Ma intervenire solo dal basso o esclusivamente dall’alto non sembra la soluzione giusta e per questo andrebbero sostenute le attività integrate, dove la collettività, le associazioni, le agenzie formative del territorio (religiose, sportive, culturali e scolastiche) l’ente pubblico e le professioni trovino un punto d’incontro per determinare soluzioni possibili. Ma sostituirsi all’ente pubblico non è utile e nemmeno auspicabile. Ma se tra le parti c’è una certa incomunicabilità, serve una tattica diversa e se volete progressiva ed educativa nel tempo.
Quindi partire dalla micro scala e dalle pratiche dell’autocostruzione per rigenerare gli spazi della socialità. Come tante esperienze che oggi si vivono anche in Sicilia. Il dilemma è se è meglio operare in regime fortemente regolamentativo oppure costruire un manifesto di intenti flessibili per trasformare lo spazio urbano; proprio per questo serve un accordo di programma tra le parti e il PUG è lo strumento che governa questi accordi, in caso contrario possiamo solo dipingere le facciate cieche dei palazzetti residenziali incompleti e poco oltre.
Alcune evidenze sono utili per indirizzare il dibattito:
la presenza a levante di un’area a parco agricolo, di pregio, che confina con l’ex convento di Santa Maria la Scala, definendo un unicum dal carattere vulcanico-eruttivo; la necessità di realizzare sistemi di mobilità pubblica per connettere il sud e il nord della città; la consapevolezza che solo attraverso la permeabilità dei suoli, diffusamente, intesa come azione di rinaturalizzazione dell’esistente e di programmazione per gli interventi futuri, può dare risposte efficaci(serve piantare albero ovunque); la revisione totale dei sistemi di rete idrica, di raccolta e riserva oltre allo sfruttamento intensivo del fotovoltaico con progetti di agro-fotovoltaico può dare risposte al bisogni di qualità diffusa e diventare la risposta alla depressione fondiaria.
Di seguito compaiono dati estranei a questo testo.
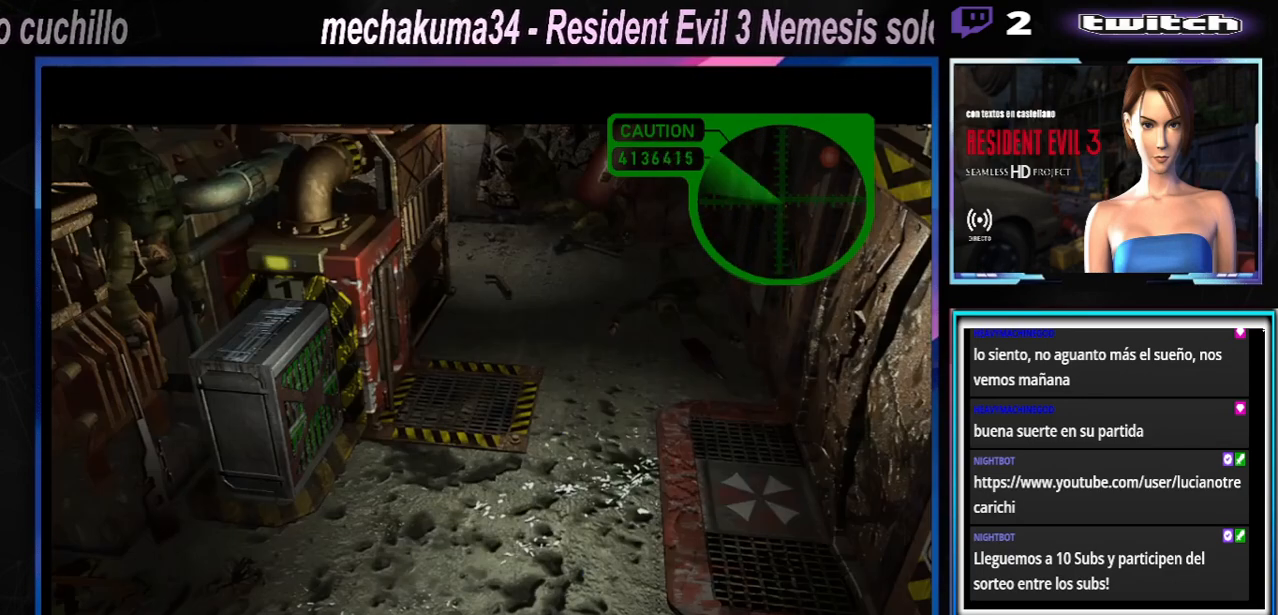
{"buttons": ["A"], "left_stick": "center", "events": [[100, "A", "down"], [267, "A", "up"], [400, "A", "down"]]}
Ma bisogna finirla di nascondere gli interessi arcaici di una vecchia classe di tecnici-proprietari che non prendono atto delle mutate condizioni d mercato.
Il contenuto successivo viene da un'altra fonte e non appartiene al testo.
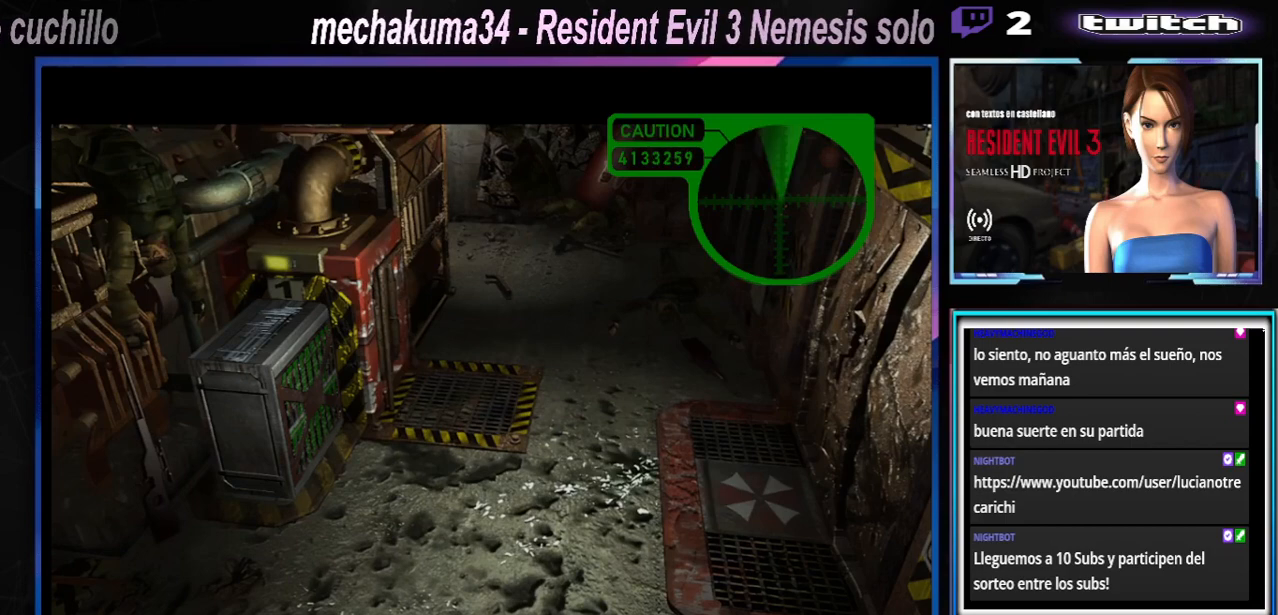
{"buttons": ["A"], "left_stick": "center", "events": [[33, "A", "up"], [133, "A", "down"], [300, "A", "up"], [433, "A", "down"]]}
Per fare tutto questo serve un disegno complessivo, una strategia ecologica e sostenibile, una connessione urbana e digitale che possa offrire a tutta la città e oltre le polarità insediabili: biblioteca, campi per lo sport, parco e orti, spazi per la ricettività e il tempo libero, distretti medici. Ci sono le condizioni per sperimentare e sollecitare e Sante Chinnici (farmacista) e Totuccio Oliveri (docente) – solo per citare due – possono accompagnare con successo questa incubazione, ma hanno bisogno di consolidare la base operativa e uscire dalla fase dialettica per entrare in quella progettuale. Senza la quale tutto resta solo una bella riflessione.
Quindi ora spazio ai progetti, ai piani, al PUG, ai piccoli interventi per avviare i processi. Ecco servono le scintille per accendere il fuoco e quindi gli interessi. Speriamo che i tempi siano maturi e si passi da una gestione perimetrata e retorica a una più aperta e pratica. Interessante è constatare che altre parti di città – Santo Spirito, Gangia, Salinelle, ecc. – si stanno muovendo in questo senso e fa riflettere che gli embrioni di tale processo sono spesso parrocchie o centri sportivi.